拍品專文
Dated to the first half of the eleventh century, this tombstone presents a particularly finely carved, complete example of early Persian stelae.
The arched mihrab format, though not unique to the Iranian tradition, was marked by a complexity of design that surpassed those of other regions. A tombstone dated 1014-15 in the British Museum (inv.no. 1982,0623.1) is of similar arched layout to the present example. The scrolls that terminate forming roundels at each side of the pointed arch in the British Museum example are reprised in the present example in the calligraphic drop-shaped cartouches. Further eleventh-century examples found in Yazd also show calligraphic inscriptions at either side of their arch, see, for example, those illustrated by I. Afshar in Yadegarha-yi Yazd.
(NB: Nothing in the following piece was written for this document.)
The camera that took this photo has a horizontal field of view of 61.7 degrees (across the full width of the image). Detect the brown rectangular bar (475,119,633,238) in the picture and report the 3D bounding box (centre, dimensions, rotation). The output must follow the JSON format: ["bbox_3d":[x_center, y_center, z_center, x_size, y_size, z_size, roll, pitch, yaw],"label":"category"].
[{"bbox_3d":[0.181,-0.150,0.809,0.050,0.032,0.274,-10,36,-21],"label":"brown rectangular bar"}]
Anjuman-i Athar-i Melli, Tehran, 1975, pp. 1081, 1086, 1088 and 1143.
While the stylised kufic script was prevalent in contemporaneous stelae, the present example stands apart from many of those published given the remarkably preserved, crisp carving of the limestone. A notable feature of the ornamentation on this tombstone is the vine which meanders loosely, only just reaching the center of each line at its deepest point. While the eleventh-century examples mentioned above are mostly calligraphic, two twelfth-century Yazd tombstones, one in the Metropolitan Museum of Art (acc. no. 33.118) and the second sold at Christie's London, October 2001, lot 282, each echo this shallow scroll in their outer borders.
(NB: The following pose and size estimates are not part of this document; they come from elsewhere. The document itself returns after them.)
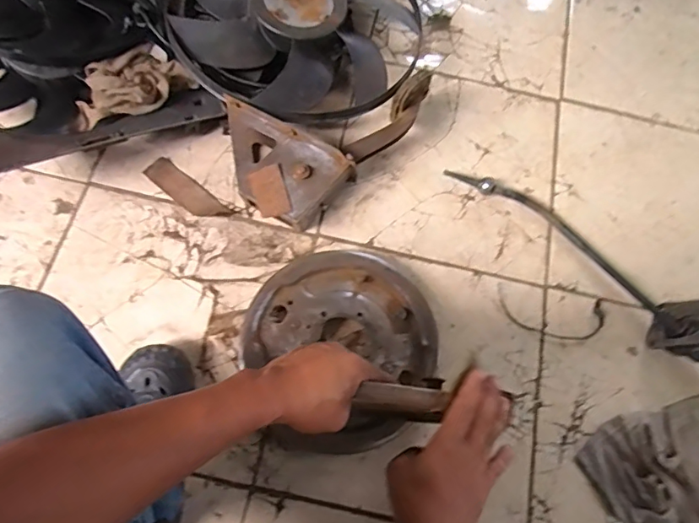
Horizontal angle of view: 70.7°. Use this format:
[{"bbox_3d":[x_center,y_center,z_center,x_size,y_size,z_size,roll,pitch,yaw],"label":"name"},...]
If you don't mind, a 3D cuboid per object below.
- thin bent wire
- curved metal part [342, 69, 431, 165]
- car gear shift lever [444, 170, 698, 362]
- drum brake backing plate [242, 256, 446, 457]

These later examples, along with several more published by Afshar have much fuller ornamentation comprising multiple calligraphic borders and scrolling vine (Afshar, op. cit., pp. 1307-8 and 1313-15, see also in M. Ekhtiar et.al., Masterpieces from the Department of Islamic Art in The Metropolitan Museum of Art, New York, 2011, cat. 64, pp. 104-105, and in S. R. Canby et.al., Court and Cosmos: the Great Age of the Seljuqs, New York, 2016, nos. 201, 203 and 204, pp. 304 and 306-308 and also one in the Museum of Fine Arts, Boston (inv.no.31.711) published in A. R. Pope and P. Ackerman, A Survey of Persian Art from Pre-Historic Times to the Present, London, 1938-1939, vol. V, pl. 520). The simple, but elegant decoration of the present tombstone perhaps foreshadows the more abundantly ornamented stelae that were to come.
Although the population in eleventh-century Iran was predominantly Sunni, the names of `Ali, Fatima, Hassan and Husayn in the upper cartouches indicate that `Abd al-Rahman al-Madani was a Shiite. Revered as al-Shaykh, he or his successors were able to afford a richly decorated and delicately carved tombstone, sharing stylistic features consistent with the tombstones of Yazd.